Chair: Ianthe Sutherland, University Library & Collections

Share/Bookmark

A Mini Adventure to Repository Fringe 2016

After 6 years of being Repository Fringe‘s resident live blogger this was the first year that I haven’t been part of the organisation or amplification in any official capacity. From what I’ve seen though my colleagues from EDINA, University of Edinburgh Library, and the DCC did an awesome job of putting together a really interesting programme for the 2016 edition of RepoFringe, attracting a big and diverse audience.

Whilst I was mainly participating through reading the tweets to #rfringe16, I couldn’t quite keep away!

* [Exercise requirements]:
1. Sum up the blog post above about Repository Fringe 2016 in two sentences.
2. Retype the part of the Repository Fringe 2016 blog post starting with "A Mini Adventure" and going on through "quite keep away!".

* [Source material]:
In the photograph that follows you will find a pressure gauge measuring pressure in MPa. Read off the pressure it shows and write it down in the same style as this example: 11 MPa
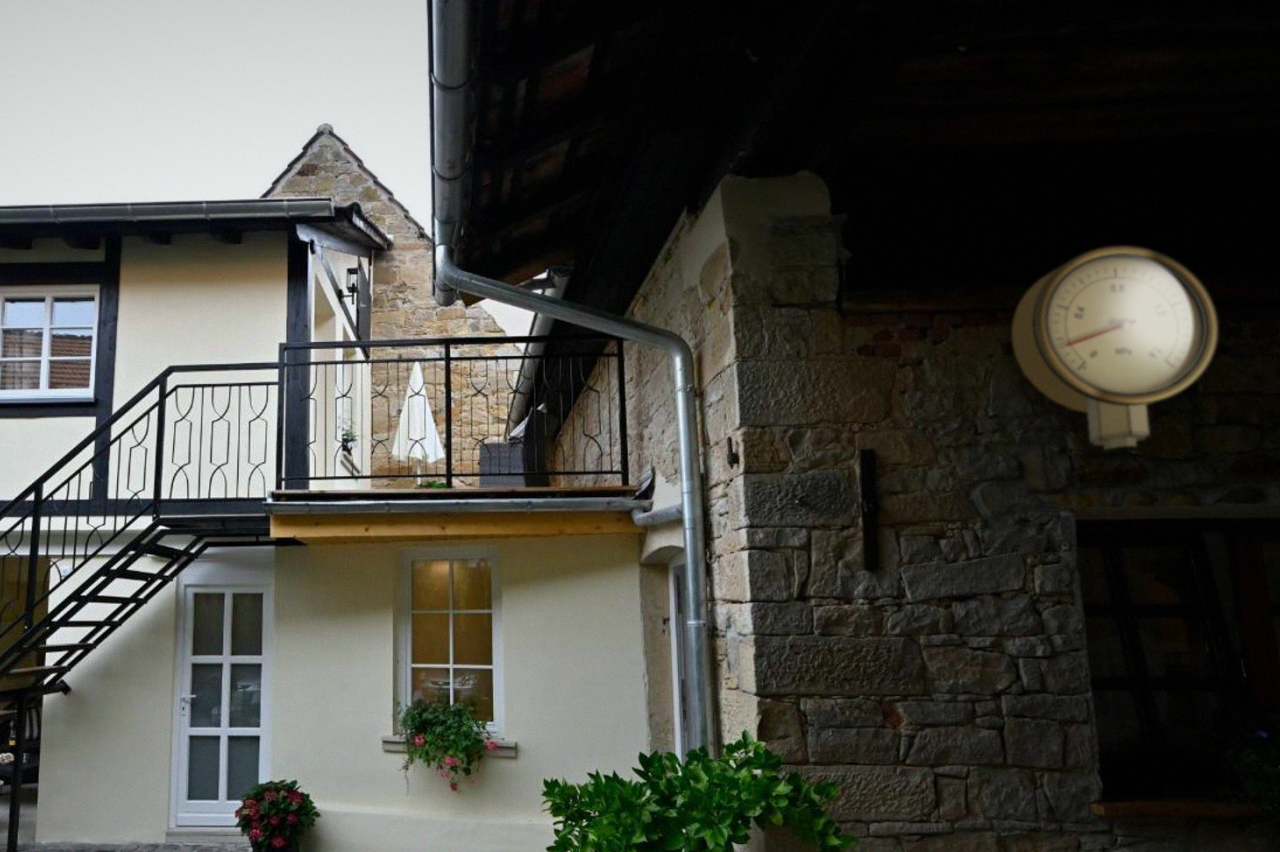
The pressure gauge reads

* [Solutions to the problems]:
1. After six years as Repository Fringe's resident live blogger, the writer had no official role in organizing or amplifying the 2016 event. By the writer's account, colleagues from EDINA, the University of Edinburgh Library, and the DCC put together a really interesting program that drew a big and diverse audience, and the writer took part mainly by reading tweets to #rfringe16 but couldn't quite keep away.

2.
A Mini Adventure to Repository Fringe 2016

After 6 years of being Repository Fringe‘s resident live blogger this was the first year that I haven’t been part of the organisation or amplification in any official capacity. From what I’ve seen though my colleagues from EDINA, University of Edinburgh Library, and the DCC did an awesome job of putting together a really interesting programme for the 2016 edition of RepoFringe, attracting a big and diverse audience.

Whilst I was mainly participating through reading the tweets to #rfringe16, I couldn’t quite keep away!